Advanced Autonomy on a Low-Cost Educational Drone Platform

TL;DR

This paper introduces PiDrone, an affordable educational quadrotor with onboard autonomous capabilities including state estimation, localization, and SLAM, implemented in Python for use in teaching robotics.

Contribution

It presents a complete hardware and software framework for autonomous flight on a low-cost drone, enabling high-level planning and mapping in educational environments.

Findings

UKF provides accurate state estimation compared to ground truth.

Localization and SLAM algorithms run efficiently on Raspberry Pi.

Framework achieves real-time autonomous operation suitable for teaching.

Abstract

PiDrone is a quadrotor platform created to accompany an introductory robotics course. Students build an autonomous flying robot from scratch and learn to program it through assignments and projects.
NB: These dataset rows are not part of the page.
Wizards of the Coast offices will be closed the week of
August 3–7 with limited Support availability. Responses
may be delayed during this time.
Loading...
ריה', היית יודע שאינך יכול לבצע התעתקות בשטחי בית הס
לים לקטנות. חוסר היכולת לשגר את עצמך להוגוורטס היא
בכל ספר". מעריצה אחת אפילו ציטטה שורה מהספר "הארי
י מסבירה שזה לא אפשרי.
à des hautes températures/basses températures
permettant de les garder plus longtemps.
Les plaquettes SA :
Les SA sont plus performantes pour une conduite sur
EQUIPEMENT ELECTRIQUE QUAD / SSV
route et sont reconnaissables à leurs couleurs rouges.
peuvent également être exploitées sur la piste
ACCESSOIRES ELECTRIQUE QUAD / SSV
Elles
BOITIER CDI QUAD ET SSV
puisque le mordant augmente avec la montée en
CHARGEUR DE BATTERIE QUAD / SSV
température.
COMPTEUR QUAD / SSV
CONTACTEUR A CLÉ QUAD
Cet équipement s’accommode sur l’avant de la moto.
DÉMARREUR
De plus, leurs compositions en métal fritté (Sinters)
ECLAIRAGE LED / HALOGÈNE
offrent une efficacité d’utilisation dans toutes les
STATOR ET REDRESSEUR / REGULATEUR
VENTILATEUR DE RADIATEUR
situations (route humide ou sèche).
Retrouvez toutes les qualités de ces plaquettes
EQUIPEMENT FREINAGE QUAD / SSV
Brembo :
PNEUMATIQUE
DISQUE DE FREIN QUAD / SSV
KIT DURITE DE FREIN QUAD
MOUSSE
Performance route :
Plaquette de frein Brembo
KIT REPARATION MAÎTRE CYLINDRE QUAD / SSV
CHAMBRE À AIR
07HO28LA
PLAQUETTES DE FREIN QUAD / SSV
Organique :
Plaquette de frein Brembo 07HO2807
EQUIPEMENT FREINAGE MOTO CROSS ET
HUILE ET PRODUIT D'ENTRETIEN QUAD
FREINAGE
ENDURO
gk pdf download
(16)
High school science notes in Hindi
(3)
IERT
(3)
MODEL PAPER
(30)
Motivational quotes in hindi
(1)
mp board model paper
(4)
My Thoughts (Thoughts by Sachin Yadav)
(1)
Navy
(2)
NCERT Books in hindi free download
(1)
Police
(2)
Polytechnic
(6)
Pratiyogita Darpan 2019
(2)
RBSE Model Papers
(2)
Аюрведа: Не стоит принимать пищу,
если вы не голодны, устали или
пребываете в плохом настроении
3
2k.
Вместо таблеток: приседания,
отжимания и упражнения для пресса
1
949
Existing educational robots do not have significant autonomous capabilities, such as high-level planning and mapping. We present a hardware and software framework for an autonomous aerial robot, in which all software for autonomy can run onboard the drone, implemented in Python. We present an Unscented Kalman Filter (UKF) for accurate state estimation. Next, we present an implementation of Monte Carlo (MC) Localization and FastSLAM for Simultaneous Localization and Mapping (SLAM). The performance of UKF, localization, and SLAM is tested and compared to ground truth, provided by a motion-capture system. Our evaluation demonstrates that our autonomous educational framework runs quickly and accurately on a Raspberry Pi in Python, making it ideal for use in educational settings.